As a senior in human development and family science as well as an All-American wide receiver on Samford University’s football team, Montrell Washington has learned to excel not only on the football field, but in the classroom as well.
At the beginning of the school year, the classroom was not a place where Washington felt completely comfortable. He was much more at home on the football field where his expertise shined. Distinguished Beeson Professor Clara Gerhardt saw the confidence Washington had when it came to his sport and she knew he could find that in the classroom as well. Gerhardt, who has seen many ballets but never a football game, bet Washington that she could turn him into a scholar before he could turn her into a football player.
“I said, ‘I know I’m going to win this race because there’s no chance you’re going to turn me into a football player whereas I have a very good chance of turning you into a graduate,’” said Gerhardt.
When it was time for student-athletes to nominate various professors for “Professor of the Game,” an honor given at each home football game to highlight the educator’s hard work and dedication, Washington knew this was his chance to invite Gerhardt into his world and make her into a football fan.
“I was just like, if she can turn me into a professor then I can turn her into a football player, and after that I just started to be more interested and she started to understand me better so it just created this bond,” said Washington.
When Gerhardt acknowledged that she would feel vulnerable and out of place walking on to the football field, Washington told her that’s how he has felt many times in the classroom. As the two began to step into the other’s shoes, they gained a perspective they wouldn’t have had if the roles hadn’t been reversed.
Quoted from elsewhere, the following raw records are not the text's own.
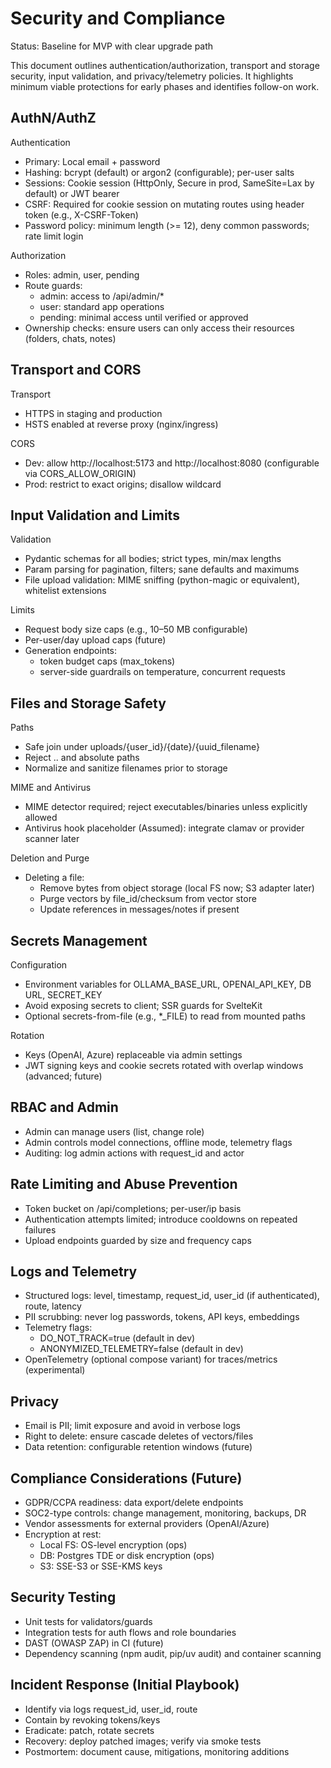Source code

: # Security and Compliance

Status: Baseline for MVP with clear upgrade path

This document outlines authentication/authorization, transport and storage security, input validation, and privacy/telemetry policies. It highlights minimum viable protections for early phases and identifies follow-on work.

## AuthN/AuthZ

Authentication
- Primary: Local email + password
- Hashing: bcrypt (default) or argon2 (configurable); per-user salts
- Sessions: Cookie session (HttpOnly, Secure in prod, SameSite=Lax by default) or JWT bearer
- CSRF: Required for cookie session on mutating routes using header token (e.g., X-CSRF-Token)
- Password policy: minimum length (>= 12), deny common passwords; rate limit login

Authorization
- Roles: admin, user, pending
- Route guards:
  - admin: access to /api/admin/*
  - user: standard app operations
  - pending: minimal access until verified or approved
- Ownership checks: ensure users can only access their resources (folders, chats, notes)

## Transport and CORS

Transport
- HTTPS in staging and production
- HSTS enabled at reverse proxy (nginx/ingress)

CORS
- Dev: allow http://localhost:5173 and http://localhost:8080 (configurable via CORS_ALLOW_ORIGIN)
- Prod: restrict to exact origins; disallow wildcard

## Input Validation and Limits

Validation
- Pydantic schemas for all bodies; strict types, min/max lengths
- Param parsing for pagination, filters; sane defaults and maximums
- File upload validation: MIME sniffing (python-magic or equivalent), whitelist extensions

Limits
- Request body size caps (e.g., 10–50 MB configurable)
- Per-user/day upload caps (future)
- Generation endpoints:
  - token budget caps (max_tokens)
  - server-side guardrails on temperature, concurrent requests

## Files and Storage Safety

Paths
- Safe join under uploads/{user_id}/{date}/{uuid_filename}
- Reject .. and absolute paths
- Normalize and sanitize filenames prior to storage

MIME and Antivirus
- MIME detector required; reject executables/binaries unless explicitly allowed
- Antivirus hook placeholder (Assumed): integrate clamav or provider scanner later

Deletion and Purge
- Deleting a file:
  - Remove bytes from object storage (local FS now; S3 adapter later)
  - Purge vectors by file_id/checksum from vector store
  - Update references in messages/notes if present

## Secrets Management

Configuration
- Environment variables for OLLAMA_BASE_URL, OPENAI_API_KEY, DB URL, SECRET_KEY
- Avoid exposing secrets to client; SSR guards for SvelteKit
- Optional secrets-from-file (e.g., *_FILE) to read from mounted paths

Rotation
- Keys (OpenAI, Azure) replaceable via admin settings
- JWT signing keys and cookie secrets rotated with overlap windows (advanced; future)

## RBAC and Admin

- Admin can manage users (list, change role)
- Admin controls model connections, offline mode, telemetry flags
- Auditing: log admin actions with request_id and actor

## Rate Limiting and Abuse Prevention

- Token bucket on /api/completions; per-user/ip basis
- Authentication attempts limited; introduce cooldowns on repeated failures
- Upload endpoints guarded by size and frequency caps

## Logs and Telemetry

- Structured logs: level, timestamp, request_id, user_id (if authenticated), route, latency
- PII scrubbing: never log passwords, tokens, API keys, embeddings
- Telemetry flags:
  - DO_NOT_TRACK=true (default in dev)
  - ANONYMIZED_TELEMETRY=false (default in dev)
- OpenTelemetry (optional compose variant) for traces/metrics (experimental)

## Privacy

- Email is PII; limit exposure and avoid in verbose logs
- Right to delete: ensure cascade deletes of vectors/files
- Data retention: configurable retention windows (future)

## Compliance Considerations (Future)

- GDPR/CCPA readiness: data export/delete endpoints
- SOC2-type controls: change management, monitoring, backups, DR
- Vendor assessments for external providers (OpenAI/Azure)
- Encryption at rest:
  - Local FS: OS-level encryption (ops)
  - DB: Postgres TDE or disk encryption (ops)
  - S3: SSE-S3 or SSE-KMS keys

## Security Testing

- Unit tests for validators/guards
- Integration tests for auth flows and role boundaries
- DAST (OWASP ZAP) in CI (future)
- Dependency scanning (npm audit, pip/uv audit) and container scanning

## Incident Response (Initial Playbook)

- Identify via logs request_id, user_id, route
- Contain by revoking tokens/keys
- Eradicate: patch, rotate secrets
- Recovery: deploy patched images; verify via smoke tests
- Postmortem: document cause, mitigations, monitoring additions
“We as professors are equally vulnerable when we go out into an area that we don’t know well and he picked up on that,” Gerhardt said. “He’s the stronger one of the two of us.”
After spending more time in Gerhardt’s classroom, Washington says his confidence has grown.
“I’ve learned to just put yourself out there and give it a try,” he said. “Even if it’s not correct or you may be wrong, Dr. G would always say ‘Just try, just do it.’”
Because Washington stepped out of his comfort zone and then shared his area of expertise, a bridge was built between two people from different generations, cultures, backgrounds and skills, demonstrating we can all gain a new perspective by stepping into another’s shoes.
At the Homecoming game on Nov. 6, Gerhardt was named “Professor of the Game” as she stepped on to a football field for the first time. Washington continued to shine as he had a 68-yard punt return for a touchdown.